- **TASK OBJECTIVE**
Look through the entries below for the line that contains "television [627,91,793,189] -> none", then set down that line and each one after it exactly, through the last.

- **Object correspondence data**
───
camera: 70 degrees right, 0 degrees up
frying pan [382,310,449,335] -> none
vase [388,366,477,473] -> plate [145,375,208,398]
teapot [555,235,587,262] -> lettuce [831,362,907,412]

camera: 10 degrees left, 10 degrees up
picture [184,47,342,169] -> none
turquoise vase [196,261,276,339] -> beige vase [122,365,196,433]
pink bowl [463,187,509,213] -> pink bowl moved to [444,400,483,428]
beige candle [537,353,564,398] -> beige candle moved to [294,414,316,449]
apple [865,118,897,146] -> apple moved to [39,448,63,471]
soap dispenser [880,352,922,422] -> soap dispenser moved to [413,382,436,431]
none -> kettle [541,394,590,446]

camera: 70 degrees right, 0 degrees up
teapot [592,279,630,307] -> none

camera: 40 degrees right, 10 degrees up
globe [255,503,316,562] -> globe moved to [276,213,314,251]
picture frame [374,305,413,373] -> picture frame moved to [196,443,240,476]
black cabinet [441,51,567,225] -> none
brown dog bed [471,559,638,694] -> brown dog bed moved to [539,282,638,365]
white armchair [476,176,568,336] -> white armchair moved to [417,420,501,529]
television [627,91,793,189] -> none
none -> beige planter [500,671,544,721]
───
- **SOLUTION FOR THIS PROBLEM**
television [627,91,793,189] -> none
none -> beige planter [500,671,544,721]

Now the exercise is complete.